Your pets are literally wearing fur coats in 80-degree weather, which makes it all too easy to get overheated. Here’s how to help them stay safe this summer.
Tips & tricks
- Provide access to water and shade. It’s critical that your pet has the ability take a break from the sun of her own accord. If she joins you outdoors and doesn’t have access to clean water, bring a collapsible dish and make water stops regularly.
- A humid day can sometimes be more dangerous than a hotter, dry day because the humidity interferes with your pup’s main cooling strategy: panting. Moisture in the air slows down the evaporation process, “making the panting a lot less efficient,” says Jennifer Good, DVM, clinical assistant professor of small animal emergency and critical care at University of Georgia College of Veterinary Medicine.

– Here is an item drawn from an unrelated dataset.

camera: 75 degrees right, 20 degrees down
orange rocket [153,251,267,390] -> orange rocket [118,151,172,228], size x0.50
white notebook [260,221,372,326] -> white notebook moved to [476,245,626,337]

- If you and your pup enjoy lengthy walks or runs, aim to get outside in the early morning and evening. Keep the activity level low during the afternoon, and bring her indoors for the hottest parts of the day.

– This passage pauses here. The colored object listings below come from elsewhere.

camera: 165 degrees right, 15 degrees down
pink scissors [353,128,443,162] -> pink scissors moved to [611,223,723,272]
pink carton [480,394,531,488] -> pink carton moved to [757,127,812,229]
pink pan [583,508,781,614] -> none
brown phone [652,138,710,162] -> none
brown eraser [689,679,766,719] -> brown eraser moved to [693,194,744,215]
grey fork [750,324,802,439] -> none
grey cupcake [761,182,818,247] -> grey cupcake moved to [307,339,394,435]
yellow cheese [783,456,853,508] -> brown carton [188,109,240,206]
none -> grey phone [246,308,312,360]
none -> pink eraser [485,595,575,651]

- Brush your pets regularly to help shed their thick winter undercoat, or bring them to a groomer. “There’s a myth that the Nordic breeds [like Siberian huskies and Samoyeds] regulate better with their full coats. The temperature on the outside of the fur might be cooler, but next to their skin it’s hot,” says Jessica Romine, DVM, an internal medicine specialist at BluePearl Pet Hospital in Southfield, Michigan. If you have a longhaired cat that becomes more lethargic in the summer, Dr. Romine suggests a “lion cut” that keeps the fur on the face, feet, and tail but trims it short everywhere else. “A lot of cats are happier and more active [with a cut],” she says.
How they cool down
Dogs and cats primarily sweat through their paws, which is not a terribly effective cooling method. In the heat, dogs regulate their body temperatures by panting. “Cats are not very adept at dissipating heat because, from an evolutionary point of view, it wasn’t necessary for their lifestyle,” says Dr. Romine. Cats will lick their fur to cool down; find a cool surface to lie on (like a tile floor); or, if hot enough, pant.
Signs of heatstroke
Loud, heavy panting is going to be the first sign your dog is becoming too hot. If you notice this, try to bring her indoors and check her temperature (ear thermometers are noninvasive yet reliable). “A normal temperature is anywhere from 100°F to about 102.5°F. If your dog’s temp is 104°F and they’re just lying there, that’s a problem,” says Dr. Good. Red or very pale gums or a bright red tongue are also signs of overheating. Soak a towel in cool water and press it on their paws and ears, or run water from a hose over the body. Once pets are wet, Dr. Good recommends putting them in front of a fan: The evaporation process will cool them faster. “We don’t recommend ice because that’s going to make the blood vessels in their skin contract, which will push the heat further into their bodies,” says Dr. Romine. Provide your dog with small amounts of water to drink, and bring her to a veterinarian if the symptoms don’t subside.